Task statement: Every line of the records that contains "operations" should be tallied, and only the resulting number returned.

Records contained in a dataset:
= = = = =

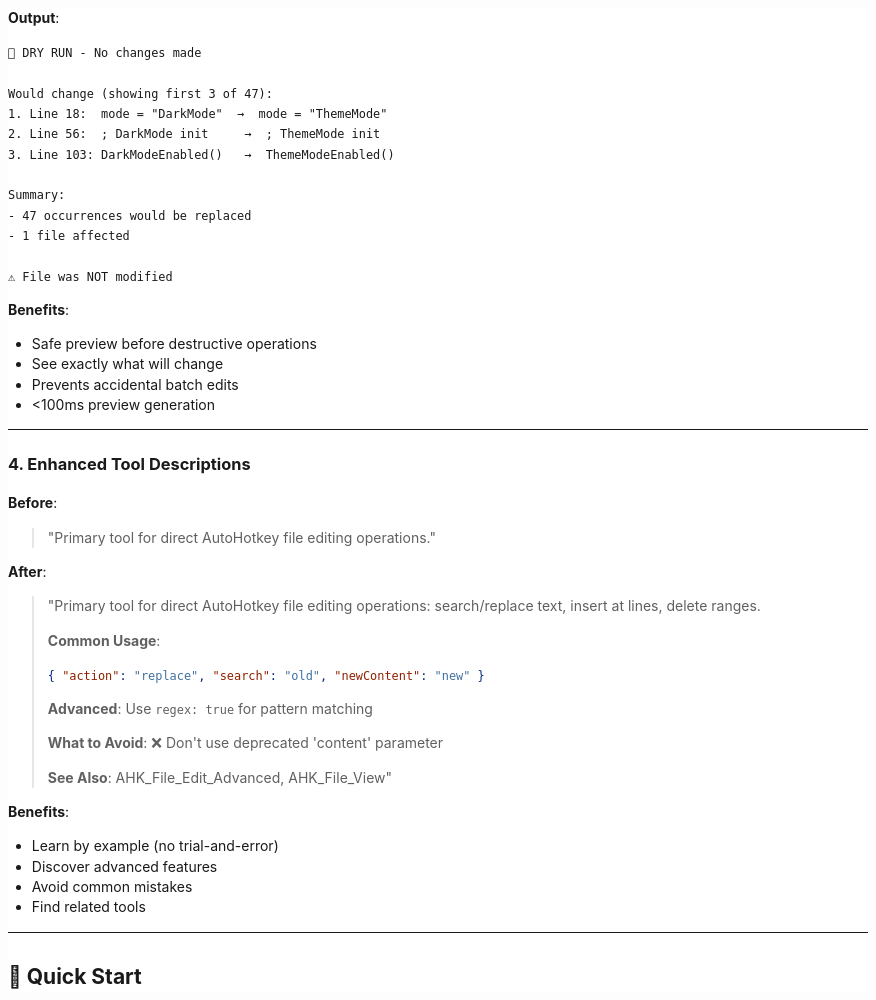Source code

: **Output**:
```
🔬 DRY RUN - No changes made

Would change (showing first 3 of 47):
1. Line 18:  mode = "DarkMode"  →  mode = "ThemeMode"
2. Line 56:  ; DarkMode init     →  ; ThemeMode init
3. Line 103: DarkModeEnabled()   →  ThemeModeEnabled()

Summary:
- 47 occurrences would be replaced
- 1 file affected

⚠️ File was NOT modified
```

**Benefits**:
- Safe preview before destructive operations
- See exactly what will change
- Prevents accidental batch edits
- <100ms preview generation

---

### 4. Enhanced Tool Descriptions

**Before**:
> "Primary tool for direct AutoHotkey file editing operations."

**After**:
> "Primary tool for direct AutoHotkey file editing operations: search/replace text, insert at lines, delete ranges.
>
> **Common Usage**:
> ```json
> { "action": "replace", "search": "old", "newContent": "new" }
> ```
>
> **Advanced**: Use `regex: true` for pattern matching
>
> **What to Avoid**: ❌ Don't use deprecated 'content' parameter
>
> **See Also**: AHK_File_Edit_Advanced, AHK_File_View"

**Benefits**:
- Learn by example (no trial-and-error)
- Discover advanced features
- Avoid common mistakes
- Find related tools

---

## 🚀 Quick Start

= = = = =

Result: 3